I have following code to accomplish prefix sum task:

  #include <iostream>
  #include<math.h>
  using namespace std;

  int Log(int n){
      int count=1;
      while (n!=0){
          n>>=1;
          count++;

      }
      return count;
  }
  int main(){
    int x[16]={39,21,20,50,13,18,2,33,49,39,47,15,30,47,24,1};
    int n=sizeof(x)/sizeof(int );
    for (int i=0;i<=(Log(n)-1);i++){
          for (int j=0;j<=n-1;j++){
              if (j>=(std::powf(2,i))){
                  int t=powf(2,i);
                  x[j]=x[j]+x[j-t];

              }
          }
     }
     for (int i=0;i<n;i++)
          cout<<x[i]<< "  ";

     return 0;
  } 

From this wikipedia page but i have got wrong result what is wrong? please help

+4  A: 

I’m not sure what your code is supposed to do but implementing a prefix sum is actually pretty easy. For example, this calculates the (exclusive) prefix sum of an iterator range using an arbitrary operation:

template <typename It, typename F, typename T>
inline void prescan(It front, It back, F op, T const& id) {
    if (front == back) return;
    typename iterator_traits<It>::value_type accu = *front;
    *front++ = id;
    for (; front != back; ++front) {
        swap(*front, accu);
        accu = op(accu, *front);
    }
}

This follows the interface style of the C++ standard library algorithms.

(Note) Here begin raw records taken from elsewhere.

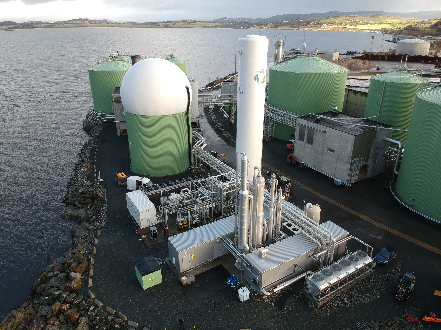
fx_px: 318
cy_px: 165
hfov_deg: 69.4
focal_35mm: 25
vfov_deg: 54.9
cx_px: 220
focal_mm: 4.49
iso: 100
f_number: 2.6
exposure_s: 1/120
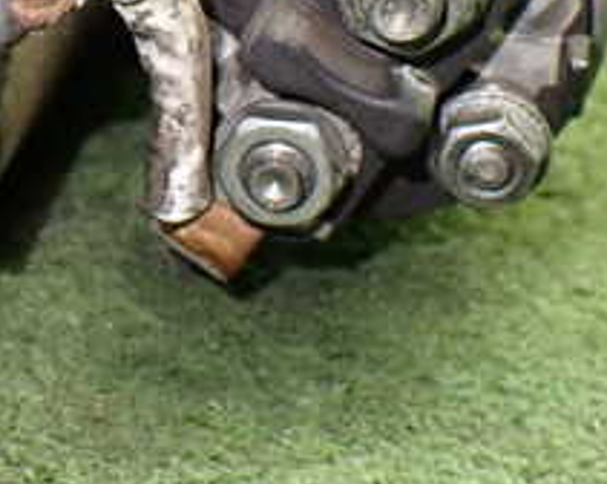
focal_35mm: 89
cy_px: -9
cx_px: -14
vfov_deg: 16.8
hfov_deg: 20.8
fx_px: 1596
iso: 800
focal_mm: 5.79
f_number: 2.4
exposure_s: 1/50
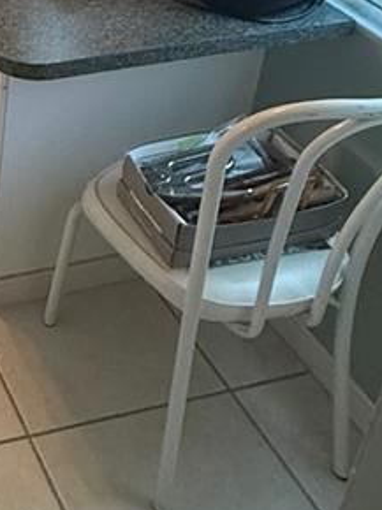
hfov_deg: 21.0
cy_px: -98
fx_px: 855
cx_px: -204
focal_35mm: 58
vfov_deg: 28.9
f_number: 2.2
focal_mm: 2.22
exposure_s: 1/60
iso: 400
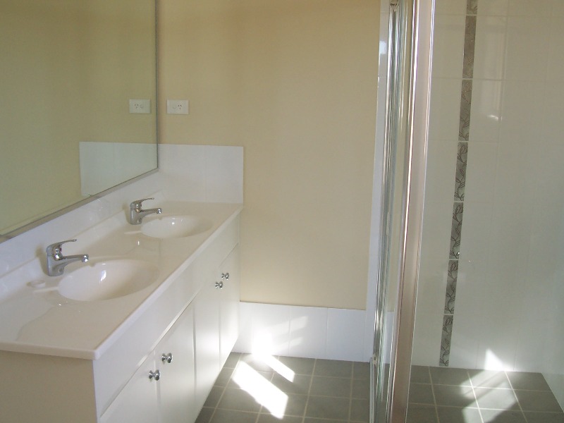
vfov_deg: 38.7
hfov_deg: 50.1
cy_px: 212
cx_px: 282
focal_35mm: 37
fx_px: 603
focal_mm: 5.6
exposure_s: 1/90
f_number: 2.8
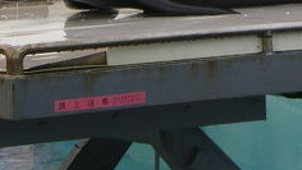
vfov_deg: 3.7
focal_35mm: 324
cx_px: 311
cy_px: -128
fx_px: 2596
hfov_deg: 6.6
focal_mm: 18.9
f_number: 5.9
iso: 50
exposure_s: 1/100
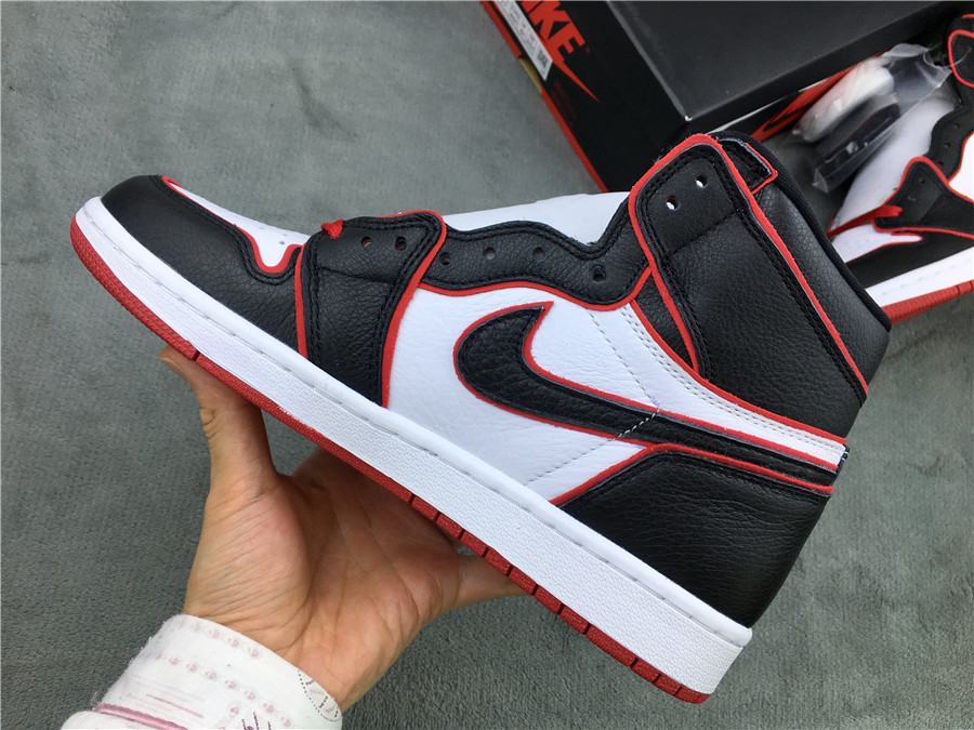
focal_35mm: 29
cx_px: 487
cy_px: 365
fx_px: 816
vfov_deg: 48.2
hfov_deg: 61.7
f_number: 2.2
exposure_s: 1/100
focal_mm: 4.15
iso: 25
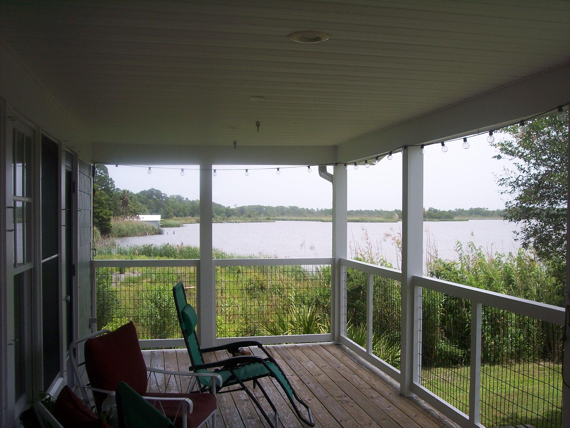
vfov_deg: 36.8
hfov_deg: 47.9
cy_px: 214
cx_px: 285
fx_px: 642
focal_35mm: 39
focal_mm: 8
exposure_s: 1/500
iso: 100
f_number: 4
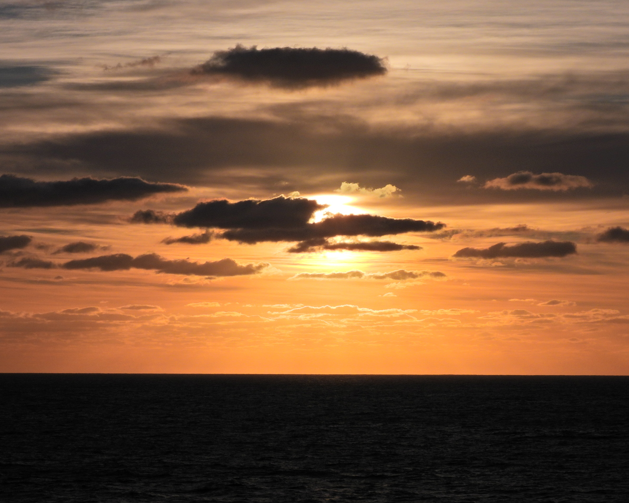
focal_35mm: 120
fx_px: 2234
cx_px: 316
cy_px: 252
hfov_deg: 16.0
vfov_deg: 12.9
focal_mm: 20.5
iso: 100
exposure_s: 1/2000
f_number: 8
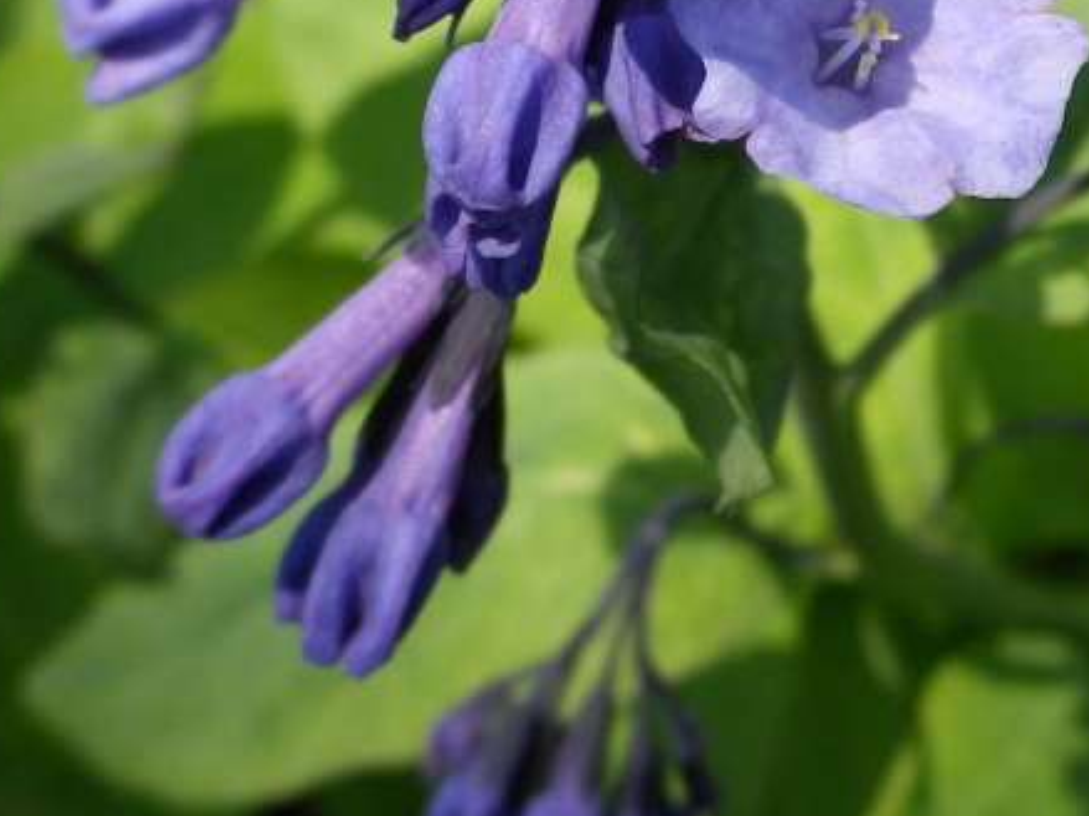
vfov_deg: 16.9
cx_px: 773
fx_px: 2673
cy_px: -17
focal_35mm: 85
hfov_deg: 22.9
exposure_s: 1/320
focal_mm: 6.36
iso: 80
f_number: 3.9
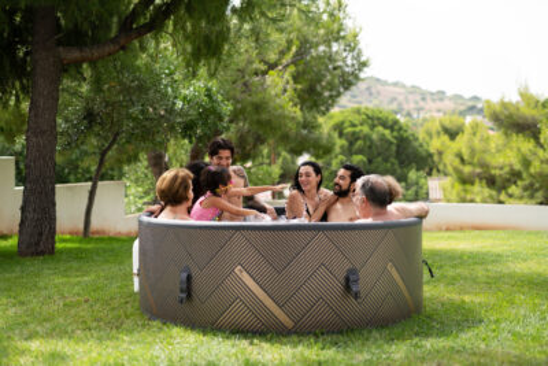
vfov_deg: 27.0
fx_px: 761
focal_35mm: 50
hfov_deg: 39.6
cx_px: 274
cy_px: 183
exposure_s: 1/1250
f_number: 1.8
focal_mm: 50
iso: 100
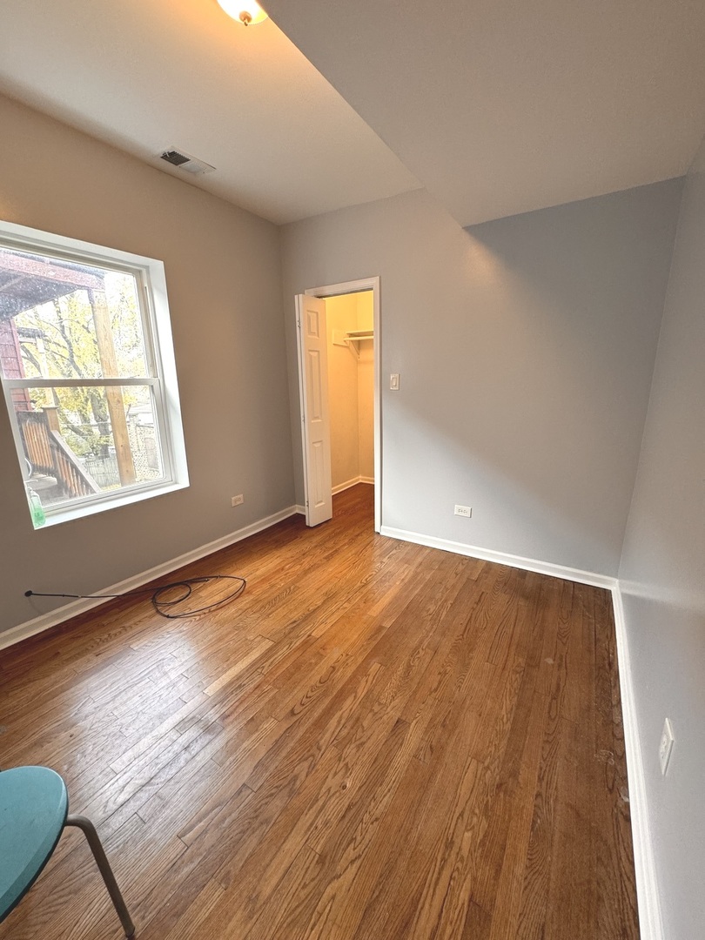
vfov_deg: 102.1
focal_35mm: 14
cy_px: 470
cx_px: 352
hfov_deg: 85.7
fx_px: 380
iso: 200
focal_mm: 2.22
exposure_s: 1/60
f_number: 2.2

To use it from your code, you could write the following:

prescan(x, x + n, std::plus<int>());

Are you trying to implement a parallel prefix sum? This only makes sense when you actually parallelize your code. As it stands, your code is executed sequentially and doesn’t gain anything from the more complex divide and conquer logic that you seem to employ.

Furthermore, there are indeed errors in your code. The most important one:

for(int i=0;i<=(Log(n)-1);i++)

Here, you’re iterating until floor(log(n)) - 1. But the pseudo-code states that you in fact need to iterate until ceil(log(n)) - 1.

Furthermore, consider this:

 for (int j=0;j<=n-1;j++)

This isn’t very usual. Normally, you’d write such code as follows:

for (int j = 0; j < n; ++j)

Notice that I used < instead of <= and adjusted the bounds from j - 1 to j. The same would hold for the outer loop, so you’d get:

for (int i = 0; i < std::log(n); ++i)

Finally, instead of std::powf, you can use the fact that pow(2, x) is the same as 1 << x (i.e. taking advantage of the fact that operations base 2 are efficiently implemented as bit operations). This means that you can simply write:

if (j >= 1 << i)
    x[j] += x[j - (1 << i)];
Konrad Rudolph
+1  A: 

I think that std::partial_sum does what you want http://www.sgi.com/tech/stl/partial_sum.html

lmmilewski
+1  A: 

The quickest way to get your algorithm working: Drop the outer for(i...) loop, instead setting i to 0, and use only the inner for (j...) loop.

int main(){
    ...
    int i=0;
    for (int j=0;j<=n-1;j++){
        if (j>=(powf(2,i))){
            int t=powf(2,i);
            x[j]=x[j]+x[j-t];
        }
    }
    ...
}

Or equivalently:

for (int j=0; j<=n-1; j++) {
    if (j>=1)
        x[j] = x[j] + x[j-1];
}

...which is the intuitive way to do a prefix sum, and also probably the fastest non-parallel algorithm.

Wikipedia's algorithm is designed to be run in parallel, such that all of the additions are completely independent of each other. It reads all the values in, adds to them, then writes them back into the array, all in parallel. In your version, when you execute x[j]=x[j]+x[j-t], you're using the x[j-t] that you just added to, t iterations ago.

If you really want to reproduce Wikipedia's algorithm, here's one way, but be warned it will be much slower than the intuitive way above, unless you are using a parallelizing compiler and a computer with a whole bunch of processors.

int main() {
    int x[16]={39,21,20,50,13,18,2,33,49,39,47,15,30,47,24,1};
    int y[16];
    int n=sizeof(x)/sizeof(int);

    for (int i=0;i<=(Log(n)-1);i++){
        for (int j=0;j<=n-1;j++){
            y[j] = x[j];
            if (j>=(powf(2,i))){
                int t=powf(2,i);
                y[j] += x[j-t];
            }
        }
        for (int j=0;j<=n-1;j++){
            x[j] = y[j];
        }
    }

    for (int i=0;i<n;i++)
        cout<<x[i]<< "  ";
    cout<<endl;
}

Side notes: You can use 1<<i instead of powf(2,i), for speed. And as ergosys mentioned, your Log() function needs work; the values it returns are too high, which won't affect the partial sum's result in this case, but will make it take longer.